Out-Law Analysis | 01 Feb 2008 | 10:14 am | 2 min. read
This is one of a series of articles appearing on OUT-LAW this week to celebrate Data Protection Day 2008.
The House of Lords will rule on what exactly is meant by the term 'personal data', while the European Court of Human Rights will decide whether the police can retain details of non-criminals on the UK's national DNA database.
These are vital questions which could alter the boundaries of the rules governing what law enforcement agencies and companies will be able to do with the increasing amounts of personal information they are processing.
The House of Lords will rule on a case about what counts as personal data. Currently data protection law is shaped by a ruling by the Court of Appeal in a case involving Michael Durant, where the Court ruled that 'personal data' should be defined narrowly, meaning that only those personal data that related to a particular individual counted as 'personal data'.
The case which House of Lords will consider pits the Common Services Agency (CSA) of the NHS in Scotland against the Scottish Information Commissioner (SIC), Kevin Dunion.
A researcher in the Scottish Parliament had asked for statistical data relating to childhood leukaemia in Dumfries and Galloway, broken down by census wards.

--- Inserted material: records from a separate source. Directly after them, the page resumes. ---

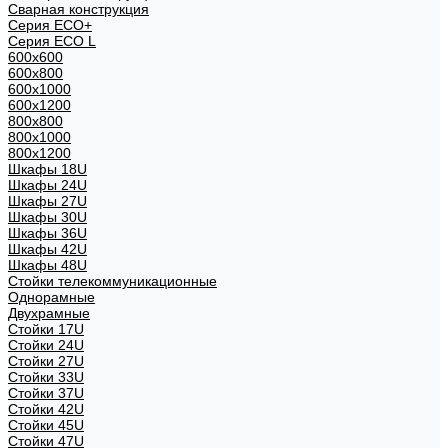
Сварная конструкция
Серия ECO+
Серия ECO L
600x600
600x800
600х1000
600х1200
800x800
800х1000
800х1200
Шкафы 18U
Шкафы 24U
Шкафы 27U
Шкафы 30U
Шкафы 36U
Шкафы 42U
Шкафы 48U
Стойки телекоммуникационные
Однорамные
Двухрамные
Стойки 17U
Стойки 24U
Стойки 27U
Стойки 33U
Стойки 37U
Стойки 42U
Стойки 45U
Стойки 47U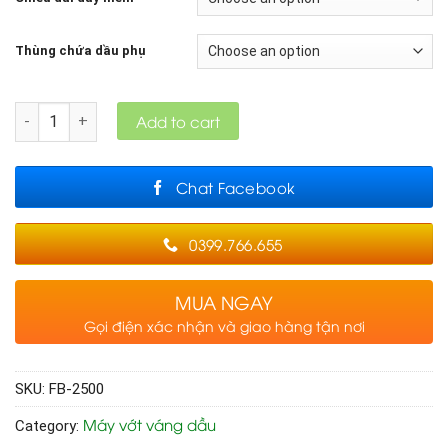
Thùng chứa dầu phụ
Quantity
Add to cart
Chat Facebook
0399.766.655
MUA NGAY
Gọi điện xác nhận và giao hàng tận nơi
SKU:
FB-2500
Máy vớt váng dầu
Category: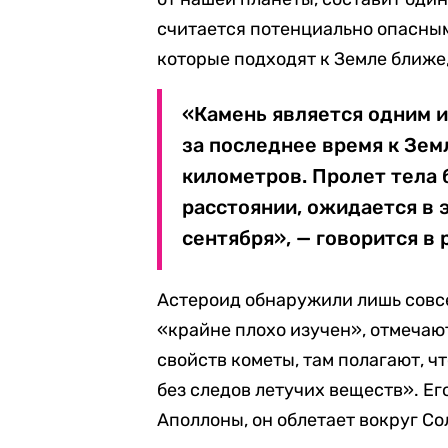
считается потенциально опасным
которые подходят к Земле ближе,
«Камень является одним 
за последнее время к Зем
километров. Пролет тела
расстоянии, ожидается в 
сентября», — говорится в 
Астероид обнаружили лишь совсе
«крайне плохо изучен», отмечают
свойств кометы, там полагают, ч
без следов летучих веществ». Ег
Аполлоны, он облетает вокруг Со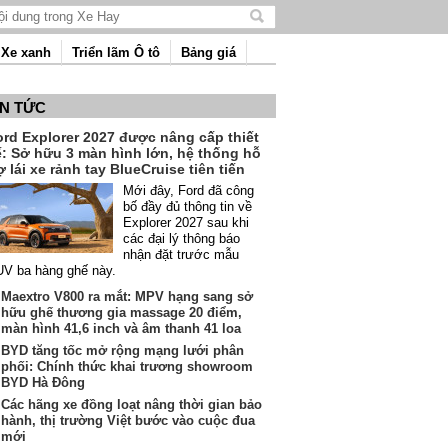
Tìm
kiếm
Xe xanh
Triển lãm Ô tô
Bảng giá
nội
dung
IN TỨC
ord Explorer 2027 được nâng cấp thiết
ế: Sở hữu 3 màn hình lớn, hệ thống hỗ
ợ lái xe rảnh tay BlueCruise tiên tiến
Mới đây, Ford đã công
bố đầy đủ thông tin về
Explorer 2027 sau khi
các đại lý thông báo
nhận đặt trước mẫu
V ba hàng ghế này.
Maextro V800 ra mắt: MPV hạng sang sở
hữu ghế thương gia massage 20 điểm,
màn hình 41,6 inch và âm thanh 41 loa
BYD tăng tốc mở rộng mạng lưới phân
phối: Chính thức khai trương showroom
BYD Hà Đông
Các hãng xe đồng loạt nâng thời gian bảo
hành, thị trường Việt bước vào cuộc đua
mới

The NHS decided that as the statistics, in many cases, showed there was one incident of childhood leukaemia per census ward, the figures were so low that to release the statistical data would relate to a particular individual, living in an certain geographical area, with a specific disease. This was personal data, the NHS argued.

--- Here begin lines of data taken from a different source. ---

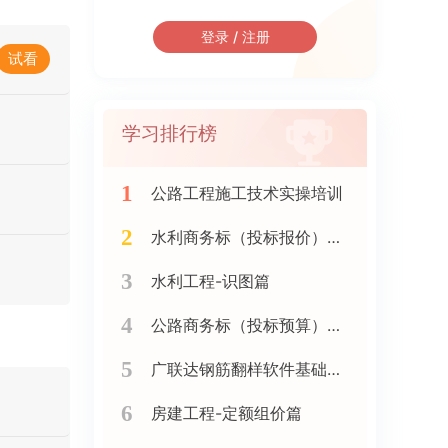
登录 / 注册
试看
学习排行榜
1
公路工程施工技术实操培训
2
水利商务标（投标报价）实战训练班
3
水利工程-识图篇
4
公路商务标（投标预算）实战精讲（新点软件）
5
广联达钢筋翻样软件基础精讲
6
房建工程-定额组价篇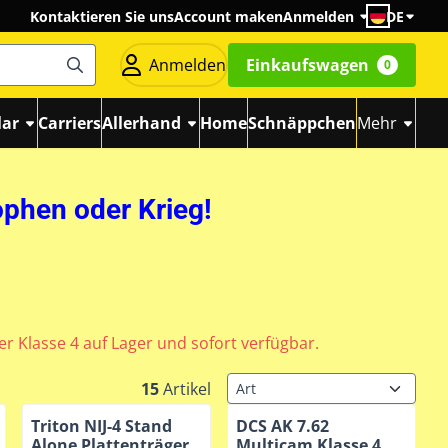
Kontaktieren Sie uns
Account maken
Anmelden
DE
Anmelden
Einkaufswagen
0
ar
Carriers
Allerhand
Home
Schnäppchen
Mehr
ophen oder Krieg!
r Klasse 4 auf Lager und sofort verfügbar.
Sortiermethode
15
Artikel
Triton NIJ-4 Stand
DCS AK 7.62
Alone Plattenträger
Multicam Klasse 4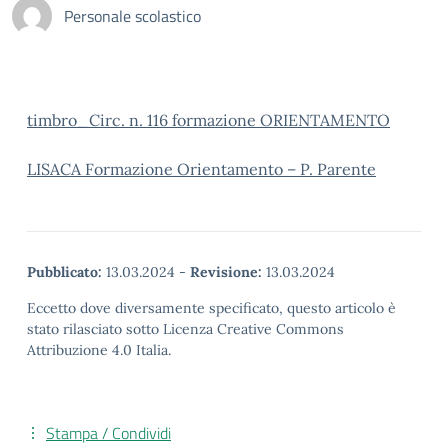
Personale scolastico
timbro_Circ. n. 116 formazione ORIENTAMENTO
LISACA Formazione Orientamento – P. Parente
Pubblicato:
13.03.2024
-
Revisione:
13.03.2024
Eccetto dove diversamente specificato, questo articolo è
stato rilasciato sotto Licenza Creative Commons
Attribuzione 4.0 Italia.
Stampa / Condividi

The SIC, with the eventual support of the Scottish court disagreed, ruling that the statistic of one for a census ward related to a census ward and not to an individual. It followed that the information was not personal data and should be published under the Scotiish FOI procedures.. So when the Lords rule, its judgment will hopefully resolve any lingering doubt as to what 'personal data' really means.
A different but equally fundamental issue will be addressed by the European Court of Human Rights (ECHR) when it looks into the case of Michael Marper.
Marper's DNA was taken and an entry made in the national DNA database when he was arrested in 2001 following a domestic disturbance. He was never charged with a crime, but the sample and database entry were retained by the police.
After a series of legal tussles over the police's retention of the DNA information, the House of Lords concluded the parts of the Human Rights Act that relate to privacy did not apply to the indefinite retention of Marper's DNA sample and related data. A reference to the European Court of Human Rights (ECHR) was made after this judgment.
Because the Human Rights Act did not apply in this case, the House of Lords did not need to consider any data protection obligations in its judgment. But the ECHR has said that these data protection obligations arel central to the data retention issues raised by the case.
The overlap between human rights and data protection has never actually been defined, so this case could present the ECHR with an opportunity for clarifying how these laws interact with each other and with private and family life.
There is a possibility that the two pieces of legislation could become interlinked in a precise way, with data protection obligations becoming a quantifiable extension of the human rights legal framework. This would strengthen the position of data protection principles enormously and would mean that a breach of a data protection obligation could also give rise to a claim that the individual's human rights have been infringed.